> _Excerpt_:
PHE have offered health advice for those in the pub and restaurant in the surrounding area where the Skripals, who were poisoned with a nerve agent, were found.
Prof Alastair Hay, Professor Emeritus of Environmental Toxicology, University of Leeds, said:
“At the moment the forensic teams will be testing all possible locations for evidence of the nerve agent. The sites may reveal where the agent was administered but, less likely given small amounts, where secondary contamination may have occurred as a result of contamination on the clothing of father and daughter.
“It is important to note that nerve agents do degrade in the environment so you want to collect any evidence as soon as possible. Contact with moisture will lead to breakdown of the nerve agent – this is why people having visited the restaurant or pub in question last Sunday afternoon or Monday are being advised to wash their possessions. The advice to wash belongings is a precautionary measure. If no one has had physical symptoms suggestive of nerve agent contact by now it is unlikely that they are a risk. But washing will provide the extra guarantee of safety.

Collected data
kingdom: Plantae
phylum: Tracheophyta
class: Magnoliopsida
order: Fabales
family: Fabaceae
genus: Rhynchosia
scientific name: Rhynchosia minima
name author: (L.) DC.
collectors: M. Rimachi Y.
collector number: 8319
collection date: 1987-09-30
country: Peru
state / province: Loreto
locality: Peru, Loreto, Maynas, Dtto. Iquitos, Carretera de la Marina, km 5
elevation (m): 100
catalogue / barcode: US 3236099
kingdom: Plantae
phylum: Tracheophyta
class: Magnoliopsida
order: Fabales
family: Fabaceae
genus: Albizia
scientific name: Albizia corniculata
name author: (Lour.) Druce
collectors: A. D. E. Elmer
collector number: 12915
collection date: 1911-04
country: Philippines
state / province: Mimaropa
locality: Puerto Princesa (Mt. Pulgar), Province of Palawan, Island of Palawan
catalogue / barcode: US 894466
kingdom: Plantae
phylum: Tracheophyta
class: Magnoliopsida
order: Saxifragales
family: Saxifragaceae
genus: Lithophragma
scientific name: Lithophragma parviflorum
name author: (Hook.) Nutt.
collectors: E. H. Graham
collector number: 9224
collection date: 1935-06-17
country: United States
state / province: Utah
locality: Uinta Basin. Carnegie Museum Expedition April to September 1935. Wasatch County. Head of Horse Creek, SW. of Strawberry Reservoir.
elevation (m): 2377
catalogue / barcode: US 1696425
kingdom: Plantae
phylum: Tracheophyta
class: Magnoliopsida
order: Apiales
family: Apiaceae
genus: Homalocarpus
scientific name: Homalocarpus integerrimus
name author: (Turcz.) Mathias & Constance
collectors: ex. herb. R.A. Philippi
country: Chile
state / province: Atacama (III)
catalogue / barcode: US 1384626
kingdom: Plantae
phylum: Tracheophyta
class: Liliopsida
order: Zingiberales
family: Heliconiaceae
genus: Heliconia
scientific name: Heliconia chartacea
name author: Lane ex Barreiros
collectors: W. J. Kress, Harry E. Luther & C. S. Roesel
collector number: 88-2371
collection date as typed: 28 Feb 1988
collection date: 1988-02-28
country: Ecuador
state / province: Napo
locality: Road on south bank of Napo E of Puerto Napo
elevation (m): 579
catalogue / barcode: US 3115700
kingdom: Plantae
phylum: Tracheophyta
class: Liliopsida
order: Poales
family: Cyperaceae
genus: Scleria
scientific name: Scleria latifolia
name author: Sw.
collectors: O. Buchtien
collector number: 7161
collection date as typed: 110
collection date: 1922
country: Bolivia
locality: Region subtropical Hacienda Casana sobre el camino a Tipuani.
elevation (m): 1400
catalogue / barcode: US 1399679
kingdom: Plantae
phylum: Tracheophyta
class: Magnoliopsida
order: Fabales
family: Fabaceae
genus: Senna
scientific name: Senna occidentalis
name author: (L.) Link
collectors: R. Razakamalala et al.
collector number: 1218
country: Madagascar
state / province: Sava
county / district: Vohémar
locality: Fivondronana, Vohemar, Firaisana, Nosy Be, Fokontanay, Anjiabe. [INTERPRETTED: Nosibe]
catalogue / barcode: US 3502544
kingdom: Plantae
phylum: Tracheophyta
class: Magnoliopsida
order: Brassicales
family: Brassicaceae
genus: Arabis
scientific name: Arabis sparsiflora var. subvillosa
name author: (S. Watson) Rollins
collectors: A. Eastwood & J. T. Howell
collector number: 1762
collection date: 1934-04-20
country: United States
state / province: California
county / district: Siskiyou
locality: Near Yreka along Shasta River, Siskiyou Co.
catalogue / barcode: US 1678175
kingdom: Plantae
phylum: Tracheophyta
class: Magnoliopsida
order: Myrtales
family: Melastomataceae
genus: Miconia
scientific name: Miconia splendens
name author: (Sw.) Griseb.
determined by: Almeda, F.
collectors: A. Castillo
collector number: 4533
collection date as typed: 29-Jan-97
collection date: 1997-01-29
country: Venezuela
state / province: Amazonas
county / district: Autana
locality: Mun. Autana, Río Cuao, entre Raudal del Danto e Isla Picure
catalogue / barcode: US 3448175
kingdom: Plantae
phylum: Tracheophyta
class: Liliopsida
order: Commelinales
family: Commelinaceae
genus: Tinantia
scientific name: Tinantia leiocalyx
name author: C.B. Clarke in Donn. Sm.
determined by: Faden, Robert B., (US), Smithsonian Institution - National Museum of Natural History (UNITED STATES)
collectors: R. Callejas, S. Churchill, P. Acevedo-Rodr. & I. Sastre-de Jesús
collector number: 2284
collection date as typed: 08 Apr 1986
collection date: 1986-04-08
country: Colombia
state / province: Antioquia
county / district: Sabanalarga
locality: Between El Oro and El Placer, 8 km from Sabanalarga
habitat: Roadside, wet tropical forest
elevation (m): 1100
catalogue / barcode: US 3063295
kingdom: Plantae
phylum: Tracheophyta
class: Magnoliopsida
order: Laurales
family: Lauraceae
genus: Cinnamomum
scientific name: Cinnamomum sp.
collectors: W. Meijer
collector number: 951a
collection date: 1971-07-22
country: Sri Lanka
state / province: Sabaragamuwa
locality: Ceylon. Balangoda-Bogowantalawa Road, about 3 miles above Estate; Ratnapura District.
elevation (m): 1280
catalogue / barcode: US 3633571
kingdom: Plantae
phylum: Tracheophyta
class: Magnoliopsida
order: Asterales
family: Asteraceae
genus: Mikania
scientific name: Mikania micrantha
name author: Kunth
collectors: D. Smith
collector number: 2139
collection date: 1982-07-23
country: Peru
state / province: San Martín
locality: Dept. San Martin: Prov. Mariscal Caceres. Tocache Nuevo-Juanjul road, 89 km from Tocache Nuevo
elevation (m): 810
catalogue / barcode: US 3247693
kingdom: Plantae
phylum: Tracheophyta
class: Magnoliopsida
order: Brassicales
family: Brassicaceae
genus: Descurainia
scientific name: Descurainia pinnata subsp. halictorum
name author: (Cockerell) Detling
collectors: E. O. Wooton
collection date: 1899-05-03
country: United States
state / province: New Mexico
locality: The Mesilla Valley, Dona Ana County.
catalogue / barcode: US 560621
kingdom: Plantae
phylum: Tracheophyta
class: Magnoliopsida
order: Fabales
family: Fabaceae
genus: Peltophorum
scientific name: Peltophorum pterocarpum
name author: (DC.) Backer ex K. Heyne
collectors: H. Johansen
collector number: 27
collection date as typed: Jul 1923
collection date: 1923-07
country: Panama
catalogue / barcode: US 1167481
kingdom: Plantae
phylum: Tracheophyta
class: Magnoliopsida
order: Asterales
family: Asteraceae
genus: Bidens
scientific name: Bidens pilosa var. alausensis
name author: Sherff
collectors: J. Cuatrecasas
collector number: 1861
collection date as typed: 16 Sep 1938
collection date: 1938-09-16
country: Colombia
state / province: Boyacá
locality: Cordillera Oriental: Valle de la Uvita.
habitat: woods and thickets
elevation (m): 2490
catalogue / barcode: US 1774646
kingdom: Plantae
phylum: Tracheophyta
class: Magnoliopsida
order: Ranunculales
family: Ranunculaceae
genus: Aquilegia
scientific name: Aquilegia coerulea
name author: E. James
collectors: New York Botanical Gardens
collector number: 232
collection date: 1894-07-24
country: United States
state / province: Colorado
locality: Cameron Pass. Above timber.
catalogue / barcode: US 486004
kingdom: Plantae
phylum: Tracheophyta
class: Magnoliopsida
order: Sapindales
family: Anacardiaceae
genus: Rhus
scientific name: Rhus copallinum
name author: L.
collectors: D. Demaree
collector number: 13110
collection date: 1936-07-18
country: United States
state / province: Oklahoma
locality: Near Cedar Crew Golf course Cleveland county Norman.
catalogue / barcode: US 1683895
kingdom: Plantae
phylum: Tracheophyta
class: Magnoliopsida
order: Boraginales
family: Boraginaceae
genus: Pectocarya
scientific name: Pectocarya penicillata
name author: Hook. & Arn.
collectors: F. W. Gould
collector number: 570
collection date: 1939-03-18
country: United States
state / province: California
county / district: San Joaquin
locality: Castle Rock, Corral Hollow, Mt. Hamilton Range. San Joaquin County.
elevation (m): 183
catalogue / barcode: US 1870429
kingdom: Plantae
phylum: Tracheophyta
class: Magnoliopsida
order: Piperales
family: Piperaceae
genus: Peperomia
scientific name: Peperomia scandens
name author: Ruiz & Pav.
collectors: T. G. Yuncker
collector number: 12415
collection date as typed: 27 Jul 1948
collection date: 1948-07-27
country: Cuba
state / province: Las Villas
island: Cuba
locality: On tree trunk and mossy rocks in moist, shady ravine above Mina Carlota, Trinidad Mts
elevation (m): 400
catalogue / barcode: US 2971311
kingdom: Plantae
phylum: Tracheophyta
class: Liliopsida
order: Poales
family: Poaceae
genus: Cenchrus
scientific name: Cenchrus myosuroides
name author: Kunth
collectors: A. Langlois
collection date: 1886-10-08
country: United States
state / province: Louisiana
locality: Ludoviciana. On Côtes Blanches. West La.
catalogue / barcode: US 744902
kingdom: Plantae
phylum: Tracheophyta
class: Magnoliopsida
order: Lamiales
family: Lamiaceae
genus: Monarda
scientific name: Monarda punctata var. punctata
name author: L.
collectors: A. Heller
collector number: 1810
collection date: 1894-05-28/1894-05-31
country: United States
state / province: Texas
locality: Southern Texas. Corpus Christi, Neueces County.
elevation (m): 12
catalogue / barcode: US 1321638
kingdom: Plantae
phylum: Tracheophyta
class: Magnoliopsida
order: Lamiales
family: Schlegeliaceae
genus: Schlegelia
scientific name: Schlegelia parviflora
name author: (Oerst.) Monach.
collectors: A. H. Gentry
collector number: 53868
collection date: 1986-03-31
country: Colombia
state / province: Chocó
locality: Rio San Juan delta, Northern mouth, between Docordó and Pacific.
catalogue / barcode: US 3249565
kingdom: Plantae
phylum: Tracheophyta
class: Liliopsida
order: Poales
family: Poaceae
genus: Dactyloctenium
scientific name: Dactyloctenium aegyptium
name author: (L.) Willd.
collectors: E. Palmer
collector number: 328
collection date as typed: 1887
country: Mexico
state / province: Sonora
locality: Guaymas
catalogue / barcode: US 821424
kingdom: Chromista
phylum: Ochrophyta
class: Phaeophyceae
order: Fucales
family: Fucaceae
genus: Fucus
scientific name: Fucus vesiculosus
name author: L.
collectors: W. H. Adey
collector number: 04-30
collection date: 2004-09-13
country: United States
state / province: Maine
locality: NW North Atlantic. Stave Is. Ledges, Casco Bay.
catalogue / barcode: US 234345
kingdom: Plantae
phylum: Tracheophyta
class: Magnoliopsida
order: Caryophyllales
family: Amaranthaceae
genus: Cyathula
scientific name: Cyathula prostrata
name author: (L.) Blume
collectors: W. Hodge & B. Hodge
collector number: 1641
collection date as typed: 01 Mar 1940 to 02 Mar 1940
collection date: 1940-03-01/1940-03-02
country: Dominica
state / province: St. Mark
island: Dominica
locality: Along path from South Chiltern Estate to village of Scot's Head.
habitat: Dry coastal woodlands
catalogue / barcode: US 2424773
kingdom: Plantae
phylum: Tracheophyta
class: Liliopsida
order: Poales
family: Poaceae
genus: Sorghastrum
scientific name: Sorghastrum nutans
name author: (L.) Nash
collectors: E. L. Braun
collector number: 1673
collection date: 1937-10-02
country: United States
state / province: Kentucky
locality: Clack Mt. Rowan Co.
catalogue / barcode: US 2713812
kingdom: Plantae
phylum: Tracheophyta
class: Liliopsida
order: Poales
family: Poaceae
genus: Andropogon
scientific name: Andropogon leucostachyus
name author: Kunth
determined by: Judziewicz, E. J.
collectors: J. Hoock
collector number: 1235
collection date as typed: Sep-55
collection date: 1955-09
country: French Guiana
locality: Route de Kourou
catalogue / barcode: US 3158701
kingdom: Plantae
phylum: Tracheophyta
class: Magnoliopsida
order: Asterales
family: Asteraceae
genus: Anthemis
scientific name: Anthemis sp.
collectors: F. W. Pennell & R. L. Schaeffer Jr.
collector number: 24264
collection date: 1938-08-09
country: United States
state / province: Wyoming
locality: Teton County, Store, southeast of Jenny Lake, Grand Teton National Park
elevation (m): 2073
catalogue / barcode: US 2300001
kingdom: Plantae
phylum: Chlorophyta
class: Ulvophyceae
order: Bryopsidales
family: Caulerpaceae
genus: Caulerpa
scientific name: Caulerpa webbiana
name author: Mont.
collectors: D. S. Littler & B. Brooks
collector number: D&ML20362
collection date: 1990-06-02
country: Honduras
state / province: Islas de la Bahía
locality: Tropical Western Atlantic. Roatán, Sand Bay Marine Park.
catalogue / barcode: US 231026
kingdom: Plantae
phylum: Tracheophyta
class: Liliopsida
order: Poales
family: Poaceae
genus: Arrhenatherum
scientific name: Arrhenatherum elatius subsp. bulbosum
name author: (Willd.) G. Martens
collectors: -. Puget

> _Problems and tasks_:
A. From the comment on the Skripal nerve agent poisoning, extract the part that opens with the words containing "Prof Alastair Hay, Professor" and closes with "father and daughter.".
B. Translate this sentence from the comment on the Skripal nerve agent poisoning into Spanish: "The advice to wash belongings is a precautionary measure."
C. Carry on the comment on the Skripal nerve agent poisoning from its last sentence.

> _Answers in order_:
A.
Prof Alastair Hay, Professor Emeritus of Environmental Toxicology, University of Leeds, said:
“At the moment the forensic teams will be testing all possible locations for evidence of the nerve agent. The sites may reveal where the agent was administered but, less likely given small amounts, where secondary contamination may have occurred as a result of contamination on the clothing of father and daughter.

B. El consejo de lavar las pertenencias es una medida de precaución.

C.
“Nerve agents vary in their rate of environmental breakdown. Sarin is one of those that degrades more rapidly whereas VX is more persistent. Other nerve agents are sort of in between in terms of degradation. Nerve agents will form vapours and evaporate, i.e. they will disappear. This varies between agents and vapours form more readily the higher the ambient temperature.
“In the recent poisonings the agent is much more likely to be on surfaces and so vapourisation and hydrolysis (breakdown through contact with water) will be the major factors which determine how long the nerve agent will be present and how easy it is for investigative teams to work out where the pair came into contact with it.”